[new model] Add Zyphra/ZAYA1-8B#45862
Conversation
vasqu
left a comment
There was a problem hiding this comment.
The model is a bit more complicated so please let me know if certain stuff is unclear I tried to nudge towards a better structure. The main points are
- The CCA module is way too complicated for what it essentially tries, I tried to simplify a bit
- The split into layers is unnecessary, they should be one decoder layer with mlp and attn; this also fixes the residuals paths
- Modular can be used a lot more; the current code relies on a lot of v4 specific things / remote code but we actually don't need a lot of those
- The cache is somewhat natively integrated within the hybrid layer type
- RoPE can have its own layer types (see dsv4); it seems to me that we actually don't use SWA at all but it was used as workaround which is bad
It is super detailed this time, lmk if you would like a less detailed one next time. I'm usually inclined to go full force but some don't like that :D
| if output_attentions: | ||
| all_self_attns += (layer_outputs[1],) | ||
|
|
||
| hidden_states, residual = _apply_residual_scaling(hidden_states, residual, self.res_scale, self.final_norm) |
There was a problem hiding this comment.
seeing the order of those residual I feel like the order is just messed up as we split the layer types
You want attn -> residual -> mlp -> residual but because of the implementation you have skip first residual -> attn -> residual -> mlp -> residual which could be fixed if we just fuse properly into the one decoder layer with 2 residuals each time
There was a problem hiding this comment.
still not resolved 😉
There was a problem hiding this comment.
ops, i forgot about this. now i shift the res_scale by one layer earlier, so we can avoid the residual between layers! 🫡
|
Thank you very much for the rebase and cleanups! About the interleaved sliding window / rope theta confusion, these configs are in place for the ZAYA1-74B-preview model which also uses this branch but has 4k-SWA / 10k rope base every other layer. All of @vasqu's suggestions sound good to me, and another user has found additional fixes to support GRPO trainer on this branch (PR). @JJJYmmm would you be able to integrate all the changes into your branch? Thanks again for this PR. |
but need to construct cache from _make_zaya_cache
|
The docs for this PR live here.
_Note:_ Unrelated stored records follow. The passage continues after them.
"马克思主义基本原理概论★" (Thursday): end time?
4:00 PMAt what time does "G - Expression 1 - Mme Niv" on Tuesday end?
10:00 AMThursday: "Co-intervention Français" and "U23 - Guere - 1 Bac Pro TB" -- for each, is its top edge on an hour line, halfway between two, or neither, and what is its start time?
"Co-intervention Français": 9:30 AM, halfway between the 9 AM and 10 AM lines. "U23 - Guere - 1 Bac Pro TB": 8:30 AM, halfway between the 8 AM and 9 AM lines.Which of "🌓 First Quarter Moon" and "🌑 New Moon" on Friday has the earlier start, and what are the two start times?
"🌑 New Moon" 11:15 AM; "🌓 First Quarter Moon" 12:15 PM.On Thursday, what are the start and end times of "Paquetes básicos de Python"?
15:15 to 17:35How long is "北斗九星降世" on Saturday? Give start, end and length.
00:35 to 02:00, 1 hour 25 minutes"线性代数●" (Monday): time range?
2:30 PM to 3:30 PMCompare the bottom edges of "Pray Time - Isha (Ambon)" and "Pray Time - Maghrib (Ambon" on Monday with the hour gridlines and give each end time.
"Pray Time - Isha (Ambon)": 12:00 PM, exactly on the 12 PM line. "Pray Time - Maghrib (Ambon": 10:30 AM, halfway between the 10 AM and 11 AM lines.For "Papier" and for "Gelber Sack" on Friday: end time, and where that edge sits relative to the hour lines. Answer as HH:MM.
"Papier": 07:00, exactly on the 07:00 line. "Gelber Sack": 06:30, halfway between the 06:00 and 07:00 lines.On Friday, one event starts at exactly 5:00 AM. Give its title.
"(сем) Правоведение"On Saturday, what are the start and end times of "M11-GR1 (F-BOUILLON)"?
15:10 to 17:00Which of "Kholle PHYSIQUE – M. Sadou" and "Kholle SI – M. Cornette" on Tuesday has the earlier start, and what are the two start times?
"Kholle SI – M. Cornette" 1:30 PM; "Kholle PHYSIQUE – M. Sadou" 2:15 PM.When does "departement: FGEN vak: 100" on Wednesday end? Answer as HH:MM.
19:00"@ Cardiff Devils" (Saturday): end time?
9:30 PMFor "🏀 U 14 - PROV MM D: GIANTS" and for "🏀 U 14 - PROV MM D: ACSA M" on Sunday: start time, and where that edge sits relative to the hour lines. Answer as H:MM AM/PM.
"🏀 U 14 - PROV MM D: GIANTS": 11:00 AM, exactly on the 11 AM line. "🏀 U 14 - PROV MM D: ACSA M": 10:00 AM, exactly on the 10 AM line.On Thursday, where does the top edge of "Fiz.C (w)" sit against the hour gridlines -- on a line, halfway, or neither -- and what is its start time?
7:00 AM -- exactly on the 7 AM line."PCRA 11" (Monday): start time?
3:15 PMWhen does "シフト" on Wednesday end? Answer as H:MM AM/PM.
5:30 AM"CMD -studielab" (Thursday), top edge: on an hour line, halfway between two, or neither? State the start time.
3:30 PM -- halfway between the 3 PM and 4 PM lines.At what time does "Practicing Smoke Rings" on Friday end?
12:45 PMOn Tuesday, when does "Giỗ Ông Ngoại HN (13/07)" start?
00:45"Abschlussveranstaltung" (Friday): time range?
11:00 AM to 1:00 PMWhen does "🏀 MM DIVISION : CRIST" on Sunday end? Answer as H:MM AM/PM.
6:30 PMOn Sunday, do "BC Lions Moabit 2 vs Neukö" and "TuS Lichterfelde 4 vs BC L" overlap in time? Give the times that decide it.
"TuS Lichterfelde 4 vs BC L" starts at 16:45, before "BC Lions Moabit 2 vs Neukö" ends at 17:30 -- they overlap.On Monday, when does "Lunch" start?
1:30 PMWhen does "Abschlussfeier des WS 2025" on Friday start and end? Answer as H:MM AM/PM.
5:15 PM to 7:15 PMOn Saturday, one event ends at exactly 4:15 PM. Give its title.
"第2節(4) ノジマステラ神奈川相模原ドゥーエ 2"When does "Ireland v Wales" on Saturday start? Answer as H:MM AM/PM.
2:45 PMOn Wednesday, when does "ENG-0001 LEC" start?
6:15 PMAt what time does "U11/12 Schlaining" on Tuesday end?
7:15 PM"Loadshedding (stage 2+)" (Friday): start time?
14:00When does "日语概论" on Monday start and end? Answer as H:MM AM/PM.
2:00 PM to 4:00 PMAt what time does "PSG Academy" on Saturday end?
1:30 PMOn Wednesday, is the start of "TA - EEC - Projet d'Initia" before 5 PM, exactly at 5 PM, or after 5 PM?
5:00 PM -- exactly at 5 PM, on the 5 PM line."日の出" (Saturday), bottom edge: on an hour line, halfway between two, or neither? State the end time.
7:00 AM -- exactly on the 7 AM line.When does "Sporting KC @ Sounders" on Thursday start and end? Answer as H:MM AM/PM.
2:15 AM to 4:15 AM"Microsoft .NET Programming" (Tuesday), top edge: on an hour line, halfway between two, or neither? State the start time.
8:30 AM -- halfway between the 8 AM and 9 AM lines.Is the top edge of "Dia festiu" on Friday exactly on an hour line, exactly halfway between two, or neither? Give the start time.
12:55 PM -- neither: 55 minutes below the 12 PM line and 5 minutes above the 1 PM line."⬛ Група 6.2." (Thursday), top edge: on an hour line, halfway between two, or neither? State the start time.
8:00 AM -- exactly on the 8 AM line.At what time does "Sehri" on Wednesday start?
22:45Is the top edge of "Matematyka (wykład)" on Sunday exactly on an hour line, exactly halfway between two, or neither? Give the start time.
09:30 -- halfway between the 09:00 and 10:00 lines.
All of your documentation changes will be reflected on that endpoint. The docs are available until 30 days after the last update. |
|
@vasqu thank you for the detailed review! it was really helpful for me to catch up with the latest changes and learn the unified code style, so that’s totally ok. thanks a lot for your time 😃 in the latest code, i fixed most of the inheritance issues. since the original checkpoint has some uncommon kwargs / weight layouts, which would require a lot of custom code, i wrote a conversion script and uploaded the converted 8b checkpoint here: https://huggingface.co/JJJYmmm/ZAYA1-8B-HF. i also tested it with a fake 74b checkpoint with swa. the conversion mainly does three things:
what do you think about this conversion? 🫡 @nanduruganesh |
@nanduruganesh i also checked this pr, and most of the fixes are already covered in the current branch. the only exception seems to be besides the conversion mentioned above, i also noticed a small detail in the official code about the SWA mask calculation. in the official branch, the swa mask is: if window_size > 0:
causal_mask = (
torch.ones((seq_length, seq_length), dtype=torch.bool, device=query_states.device)
.tril_(diagonal=0)
.triu_(diagonal=-window_size)
)
attn_weights.masked_fill_(~causal_mask, -1e4)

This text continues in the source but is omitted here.